On fait alors la rencontre d'un couple cherchant à se libérer de ses obligations domestiques et parentales, ainsi que de Louise, recrutée comme nounou. Encensé par des amis du couple pour ses nombreuses qualités et son savoir faire, la femme au physique frêle et au visage de poupée va leur devenir indispensable. Mais les apparences ne durent qu'un temps, voire s'estompent, au fur et à mesure qu'une relation d'interdépendance malsaine s'installe entre ces parents aveuglés par l'ambition et cette femme aux multiples visages. Plus Louise occupe les lieux, plus elle devient une sorte de parasite indélogeable, qui étend son influence sur le foyer "qui ne tenait que grâce à elle".
Malgré son titre suave,
Chanson douce est pétri d'une rare violence, discrète et muette, comme tapis entre les quatre murs de l'appartement du couple Massé. Cette dernière s'exerce à l'égard de tous les personnages, auxquels s'opposent des barrières sociales différentes : Louise est contrainte par sa situation précaire à vivre dans un taudis ; Myriam, a renoncer à son travail en donnant naissance à ses deux enfants ; Wafa doit régulariser sa situation d'immigré en se mariant pour des papiers...
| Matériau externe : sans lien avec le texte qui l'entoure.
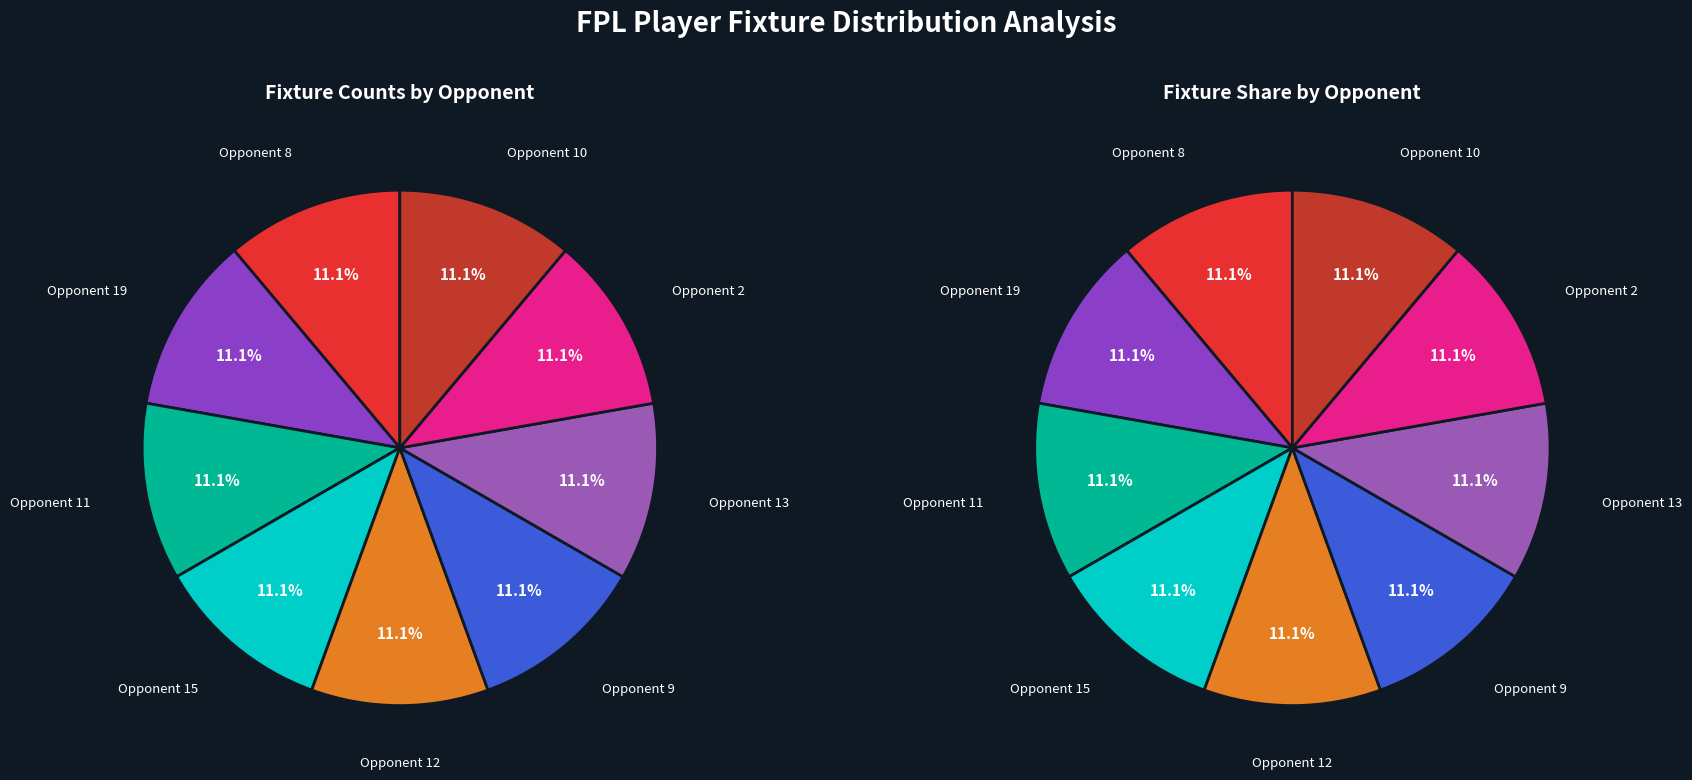

Count the number of slices in the pie.

9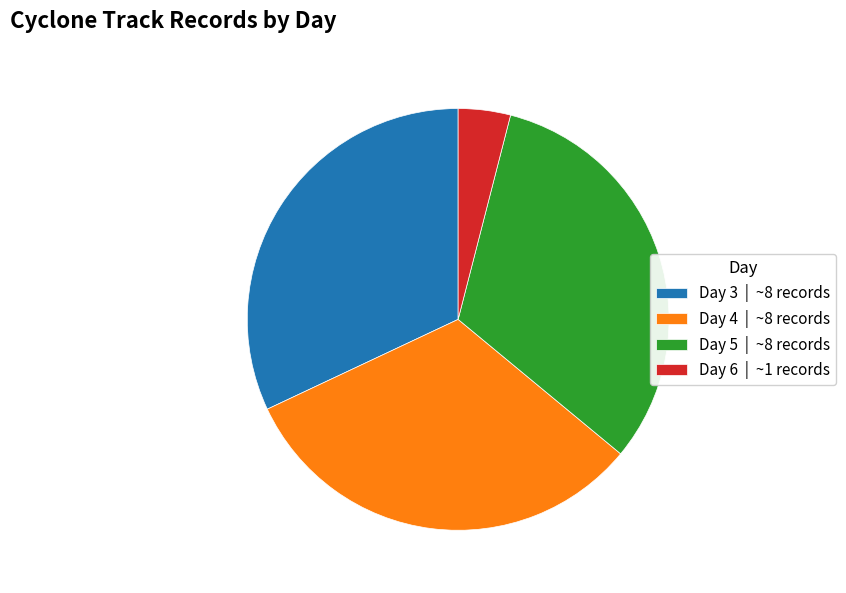

Count the number of slices in the pie.

4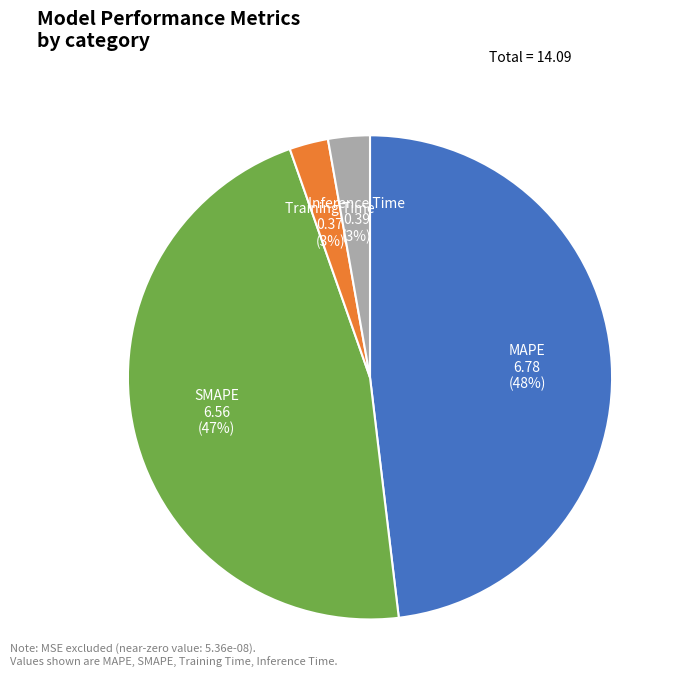

Is there a majority slice in this chart?

No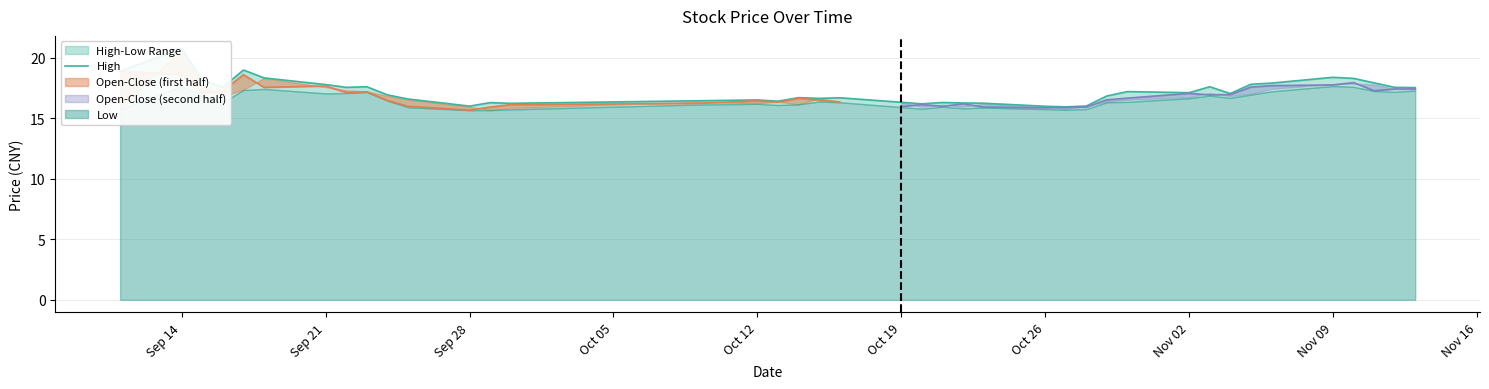

Reading left to right, list all the values displayed in this chart.

18.9	20.8	18.1	17.6	19.0	18.3	17.8	17.5	17.6	16.9	16.6	16.0	16.3	16.2	16.4	16.5	16.4	16.7	16.6	16.7	16.3	16.2	16.3	16.2	16.2	16.0	15.9	16.0	16.8	17.2	17.1	17.6	17.0	17.8	17.9	18.4	18.3	17.9	17.5	17.5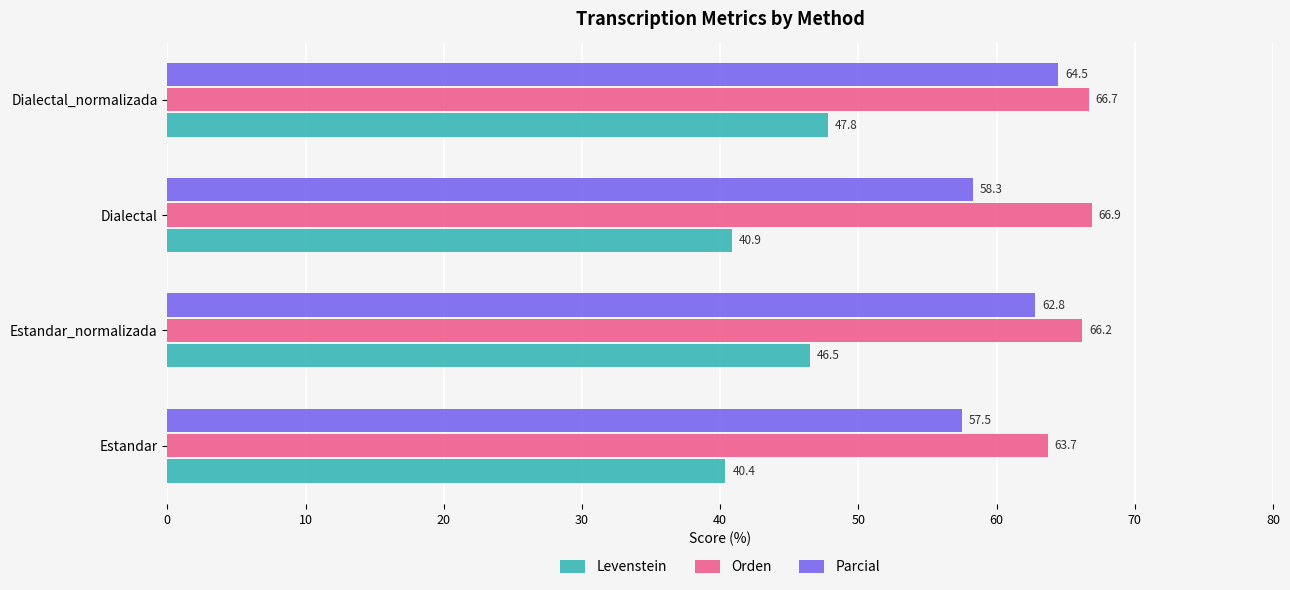

Which series has the largest total across all categories?

Orden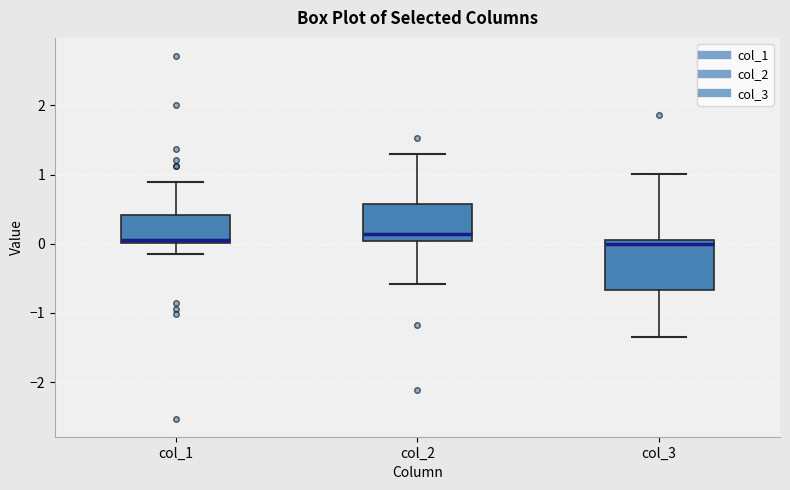

Where does the upper whisker of the box for col_1 end on the y-axis? The values are not printed on the chart, so give them approximately, as read against the axis.

0.9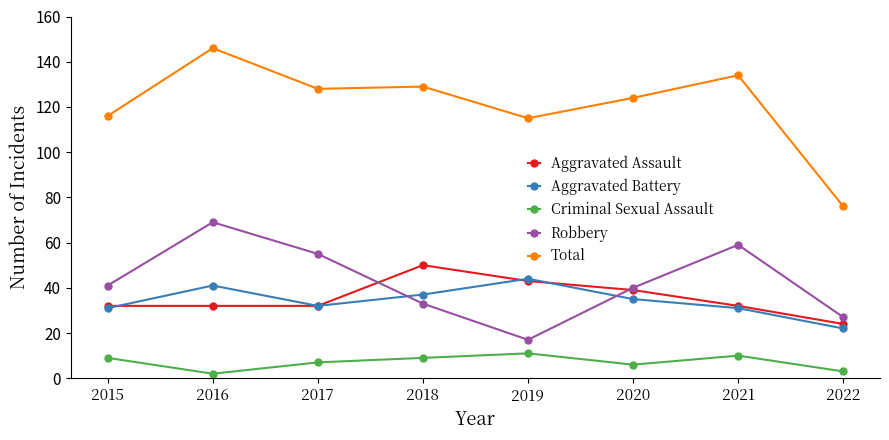

True or false: Total and Aggravated Battery cross at least once.

False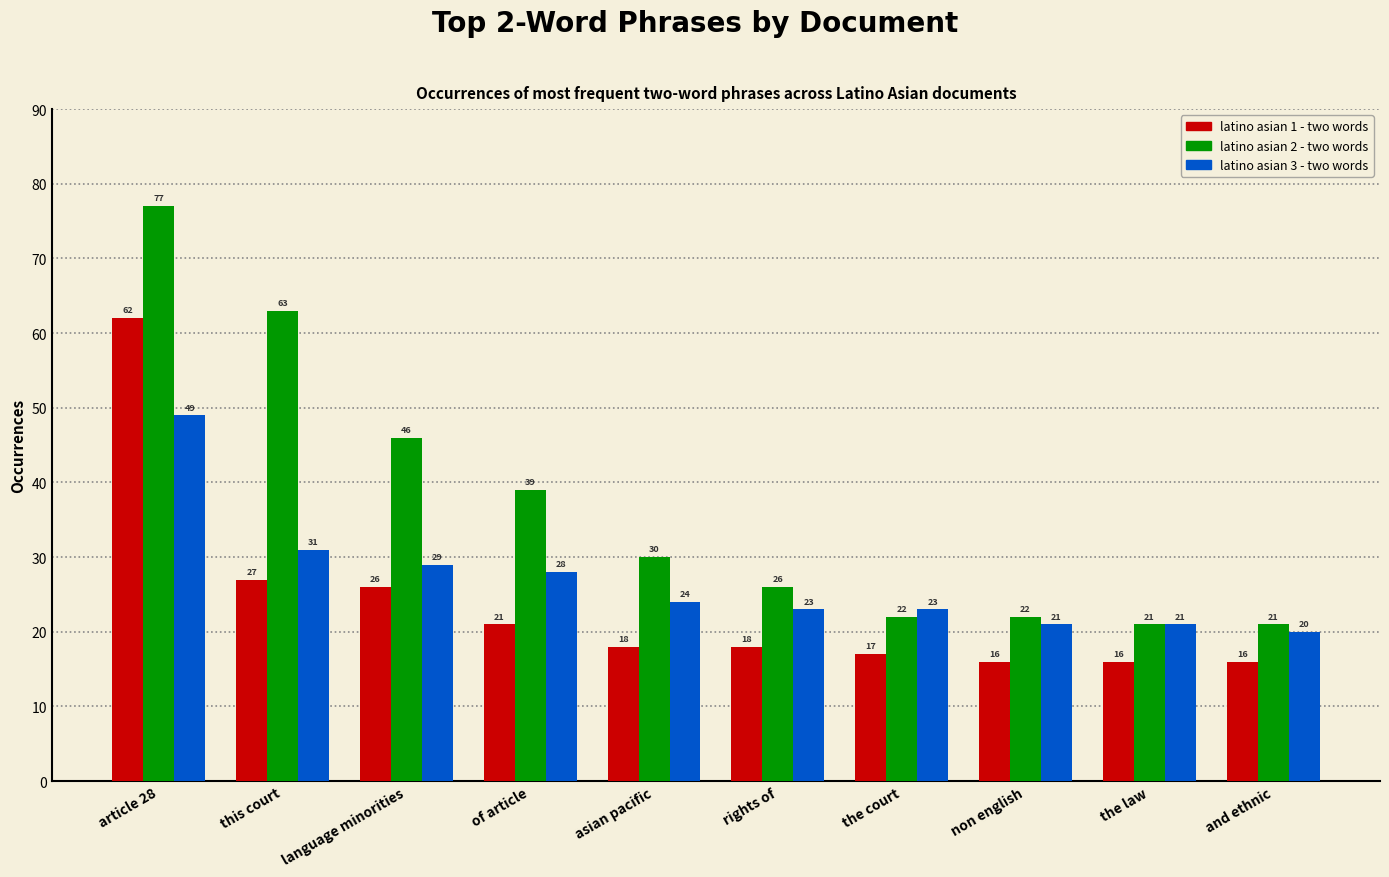

What is the value of the latino asian 1 - two words bar at the 6th from the left?

18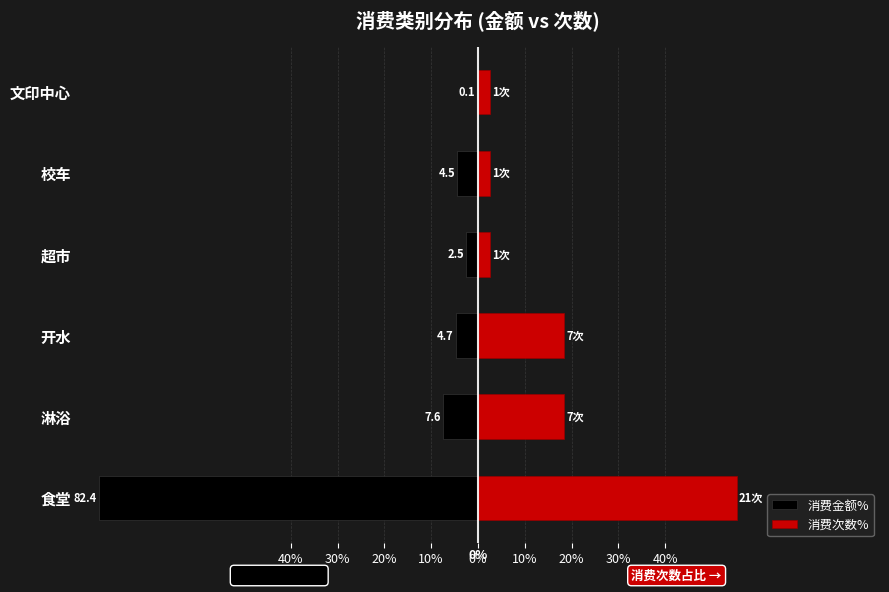

What are all the series names shown in the legend?

消费金额%, 消费次数%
C'est d'ailleurs les personnages féminins qui sont écrit avec le plus de finesse et de complexité. Chacune de ces femmes cherchent une voie d'émancipation pour contrer sa condition, quitte à faire des sacrifices.
Le plus grand d'entre eux, aussi paradoxale que cela puisse paraître, est sans doute celui de Louise, cette femme vouée à la solitude, car incapable d'aimer. Revêtant son costume de
Mary Poppins, elle nourri des obsessions et des fantasmes, jusqu'à un meurtre aussi dément que désespéré.